The SMART response placed inside the mdoc element is:

{
  "type": "smart-health-checkin-response",
  "version": "1",
  "requestId": "<SMART request id>",
  "artifacts": [
    {
      "id": "art-1",
      "mediaType": "application/fhir+json",
      "fhirVersion": "4.0.1",
      "fulfills": ["item-id"],
      "value": {}
    }
  ],
  "requestStatus": [
    { "item": "item-id", "status": "fulfilled" }
  ]
}

For FHIR record selections, value is normally a FHIR Bundle of selected resources. For forms, value is a FHIR QuestionnaireResponse built from the reviewed answers.

Wallet response

On approval, the wallet posts back the credential object that navigator.credentials.get(...) would have resolved with. For the demo mdoc handler, the wallet builds a verifier-openable mdoc DeviceResponse, seals it using the selected request's data.encryptionInfo, and posts back to the same window that sent the request with targetOrigin set to the stored verifierOrigin:

const session = activeSession;
if (!session) throw new Error("No active verifier session");

const credential = await buildCredential({
  deviceRequest: selectedOrgIsoMdoc.data.deviceRequest,
  encryptionInfo: selectedOrgIsoMdoc.data.encryptionInfo,
  origin: session.verifierOrigin, // transcript binding uses same origin
  smartResponse,
});

session.verifierWindow.postMessage(
  {
    type: "digital-credentials/web-wallet/response",
    requestId: session.requestId,
    outcome: "approved",
    credential: {
      protocol: "org-iso-mdoc",
      data: {
        response: credential.response,
      },
    },
  },
  session.verifierOrigin,
);

On cancellation or failure, post the same type and requestId with one of:

{ "outcome": "declined" }
{ "outcome": "error", "message": "human-readable error" }

The verifier drops messages from the wrong origin or window, drops mismatched requestId values, validates that the approved credential names a requested protocol and has a non-null object data value, and then hands the credential to the normal verifier completion path. The popup transport does not inspect protocol-specific response fields such as data.response; the selected protocol/app layer owns that validation. The wallet should likewise use the stored verifierOrigin for all declined/error/closed responses after the session is established.

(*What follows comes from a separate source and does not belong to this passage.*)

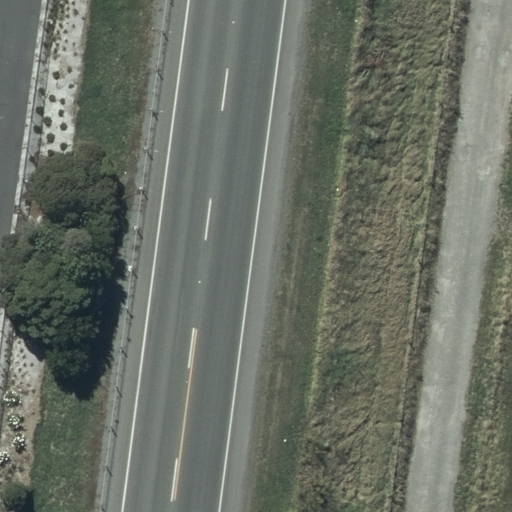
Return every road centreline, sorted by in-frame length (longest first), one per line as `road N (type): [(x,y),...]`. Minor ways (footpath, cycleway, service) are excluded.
road 1 (trunk): [(178,511),(246,0)]
road 2 (track): [(425,511),(491,0)]
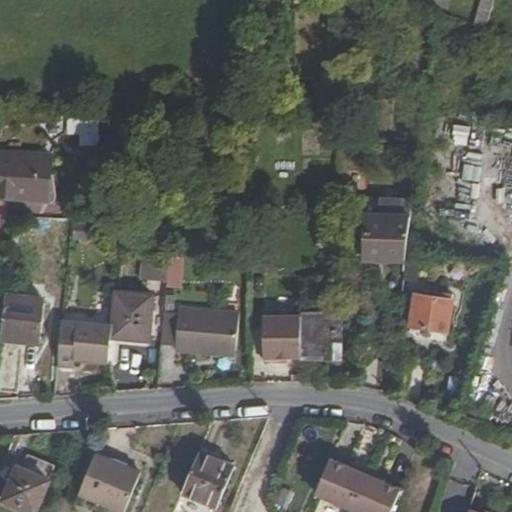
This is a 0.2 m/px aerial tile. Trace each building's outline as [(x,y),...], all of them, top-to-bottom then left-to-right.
[(475,45),(476,34),(456,32),(455,42),(475,45)] [(101,119),(72,120),(72,139),(101,140),(101,119)] [(0,190),(0,203),(21,205),(21,199),(52,202),(54,161),(2,158),(0,190)] [(21,199),(21,205),(52,208),(52,202),(21,199)] [(366,262),(405,264),(413,203),(367,202),(366,262)] [(153,281),(168,283),(170,256),(154,255),(153,281)] [(419,291),(412,328),(450,337),(457,299),(419,291)] [(120,294),(116,340),(142,342),(151,343),(152,343),(156,298),(120,294)] [(6,297),(1,342),(38,347),(42,302),(6,297)] [(165,317),(163,349),(179,350),(179,355),(239,359),(241,317),(183,312),(183,318),(165,317)] [(308,319),(306,360),(346,363),(349,318),(308,315),(308,319)] [(292,359),(306,360),(308,319),(269,317),(267,362),(285,363),(286,359),(292,359)] [(62,324),(57,370),(74,371),(74,365),(111,366),(113,340),(115,327),(62,324)] [(450,337),(412,328),(410,336),(449,344),(450,337)] [(113,340),(111,366),(117,367),(120,347),(141,349),(142,342),(116,340),(113,340)] [(86,494),(128,511),(145,474),(102,457),(86,494)] [(386,511),(396,492),(325,458),(309,492),(348,511),(386,511)] [(37,480),(9,467),(0,485),(0,495),(24,508),(37,480)] [(217,511),(224,497),(188,481),(175,511),(217,511)]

Native/mobile wallet mapping

A native wallet integrated through Android Credential Manager or another platform DC API does not use postMessage, about:blank, or a web-wallet handle. It receives the same logical deviceRequest and encryptionInfo from the platform credential request, applies the same consent/data rules above, and returns the same credential shape:

{ "protocol": "org-iso-mdoc", "data": { "response": "<base64url envelope>" } }

For transcript binding, use the verifier origin supplied by the platform/browser credential request. Do not substitute a self-reported app name or URL.